Nonprofits should be aware of a disturbing trend: phishing emails disguised as legitimate Digital Millennium Copyright Act (DMCA) takedown notices. Hackers use this trick to get your attention by accusing you of breaking the law. The purpose of the scam is to trick you into opening or downloading malicious content that could significantly disrupt computer systems and operations. Because DMCA takedown notices are so important and ignoring them can result in potentially significant financial damage, these emails can force an unsuspecting recipient to choose between potentially ignoring a valid notice and facing liability, or clicking the embedded link and fall prey to a phishing scheme.
What is the DMCA Safe Harbor?
As a backdrop, nonprofit organizations are liable for copyright infringement for infringing material or user-generated content hosted on their websites, social media accounts, membership forums, and other types digital platforms, whether or not they know the infringing material is there. DMCA Takedown Notices stem from Section 512 of the Federal Copyright Act as a mechanism to provide a “safe harbor” from such infringement liability to the following nonprofit organizations all the necessary statutory steps and put in place a system for rights holders to have their works unauthorized. effectively removed. Nonprofits that do not respond appropriately to a valid DMCA takedown notice lose their copyright infringement liability for the infringing material they host and may face significant monetary damages. , even if the violation is unintentional. More information on DMCA formalities and the steps required to preserve your safe harbor can be found in our previous articles here, hereand here. In short, ignoring a legitimate DMCA takedown notice is dangerous, as it can cost your organization significant sums in damages and legal fees for copyright infringement, and distract staff from programs. mission-related.

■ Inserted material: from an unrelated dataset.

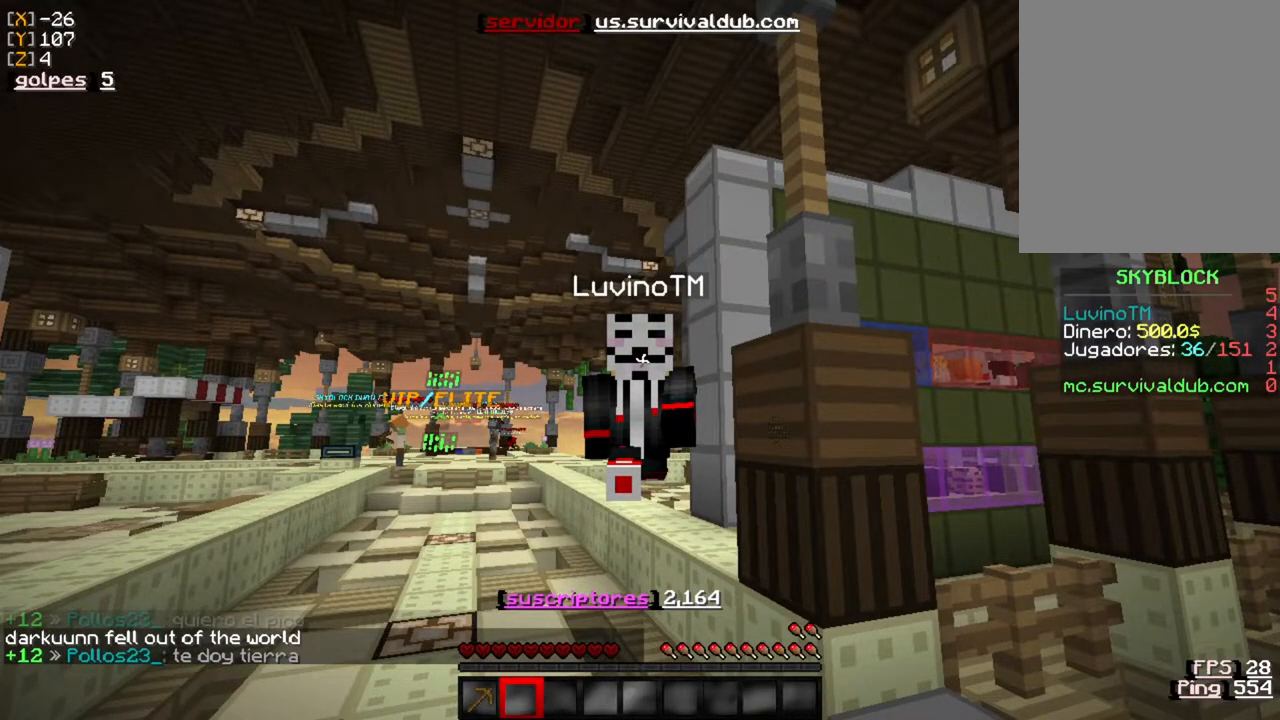
{"keys": [], "mouse": [], "events": [[433, "mouse_left", "up"], [483, "w", "up"]]}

What does a legitimate takedown notice look like?
Beneficiaries of legitimate DMCA Takedown Notices will (a) protect themselves from liability for copyright infringement if they follow all required steps, or (b) find themselves exposed to liability for copyright infringement and damages -potentially high interest if they ignore one.
Under copyright law, a legitimate notice must contain the following information:
- A physical or electronic signature of a person authorized to act on behalf of the owner of an exclusive right claimed to be infringed.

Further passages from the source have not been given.